Memories lost due to traumatic brain injury, stress, or diseases such as Alzheimer’s may be retrieved by activating brain cells with light, shows a promising study by Massachusetts Institute of Technology (MIT) researchers, including one of Indian-origin. The findings by Mr Dheeraj Roy and colleagues may help answer a fiercely-debated question in neuroscience.

Neuroscience researchers have for many years debated whether retrograde amnesia—which follows traumatic injury, stress, or diseases such as Alzheimer’s—is caused by damage to specific brain cells, meaning a memory cannot be stored, or if access to that memory is somehow blocked, preventing its recall. “The majority of researchers have favoured the storage theory, but we have shown in this paper that this majority theory is probably wrong,” said Mr Susumu Tonegawa, professor at the Massachusetts Institute of Technology.
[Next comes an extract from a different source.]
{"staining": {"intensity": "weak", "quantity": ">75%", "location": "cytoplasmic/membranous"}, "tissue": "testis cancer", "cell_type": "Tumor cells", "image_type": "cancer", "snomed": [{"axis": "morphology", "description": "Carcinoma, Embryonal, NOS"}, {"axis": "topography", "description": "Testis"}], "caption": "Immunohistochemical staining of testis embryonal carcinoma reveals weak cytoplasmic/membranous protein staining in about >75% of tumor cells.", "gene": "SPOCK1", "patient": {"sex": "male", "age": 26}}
“Amnesia is a problem of retrieval impairment,” Mr Tonegawa said. In the study, mice were first trained to associate a mild foot shock with a specific environment, known as chamber A, eliciting a typical “freezing” behaviour. Eventually, trained mice would “freeze” in chamber A even without the shock. Brain cells activated during memory formation were genetically labeled with a blue light-sensitive protein to allow their visualisation and re-activation.

Some mice were then given a chemical called anisomycin to induce retrograde amnesia, which follows traumatic brain injury, stress, or diseases such as Alzheimer’s in humans. Other mice received saline as a control. As expected, amnesiac mice did not “freeze” after returning to chamber A, indicating that they could not recall the memory for the specific association of the chamber and the mild foot shock.

Next, the mice were put in a novel, neutral environment called chamber B and a technology involving using blue light pulses was used to selectively activate brain cells that were genetically labelled during their training in chamber A. When the cells, collectively called a “memory engram”, were activated, the amnesiac mice froze again, just as the control mice, the researchers said.

“Our conclusion is that in retrograde amnesia, past memories may not be erased, but could simply be lost and inaccessible for recall. These findings provide striking insight into the fleeting nature of memories, and will stimulate future research on the biology of memory and its clinical restoration,” said Mr Tonegawa. The study was published in the journal Science.